As a graduation present to myself for all my hard work to get through nursing school I went out and bought a harley!


----------



## jprzr (May 1, 2011)

That's a nice softail man. Can't wait till I can get another one 


Rather be MUDDIN then using Tapatalk


----------



## Stimpy (Jan 26, 2012)

Awesome, a Harley is on my wish list but I'll keep puttin on my old shadow fer now.




100 things to do and wasting time on tapatalk!!!


----------



## JPs300 (Mar 23, 2011)

NICE! - great lookin' ride man! Killer stance & the over-all styling really flows together nicely. 


Congrats on graduating as well!


----------



## 2010Bruterider (Jun 20, 2010)

Congratulations on graduating. Its no small feat. That Harley is saaweeeet!! I love the bobber look. That first pic is awesome.

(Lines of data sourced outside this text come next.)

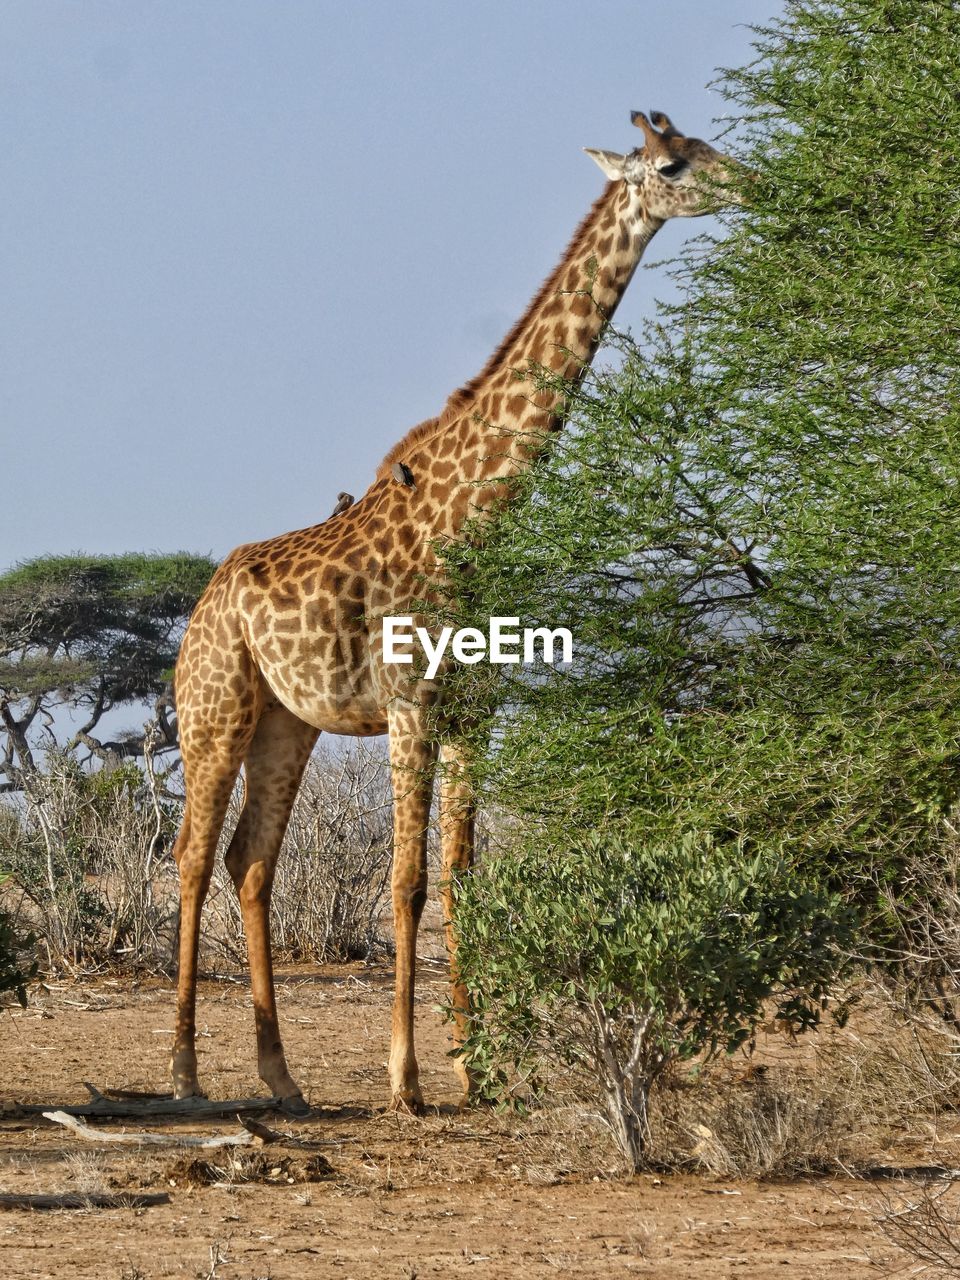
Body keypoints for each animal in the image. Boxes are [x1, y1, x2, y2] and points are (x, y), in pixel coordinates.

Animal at [171, 107, 737, 1111]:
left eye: (706, 147)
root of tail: (199, 612)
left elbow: (463, 874)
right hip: (216, 709)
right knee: (192, 860)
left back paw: (282, 1078)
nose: (751, 181)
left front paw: (482, 1071)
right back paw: (187, 1072)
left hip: (287, 721)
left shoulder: (477, 707)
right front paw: (406, 1077)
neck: (479, 511)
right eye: (672, 164)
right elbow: (406, 881)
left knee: (251, 861)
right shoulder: (411, 702)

Enjoy your new profession and that super nice ride.

----that is all---


----------



## CRAZYCRACKAZ71 (Oct 8, 2011)

ThaMule said:


> As a graduation present to myself for all my hard work to get through nursing school I went out and bought a harley!


That's a sweet Harley. 


Sippin cold beer and going deep!!!!


----------



## dodge2500 (Jan 3, 2013)

*that a real nice bike*


----------



## Ole Nasty (Jul 7, 2012)

Thats a sweet ride man!


----------



## Polaris425 (Dec 16, 2004)

Nice! & congrats


----------



## walker (Apr 5, 2009)

I like your taste !! Sweet ride


----------



## brutemike (Mar 23, 2010)

Nice ride and watch out for the retards out on the road.


----------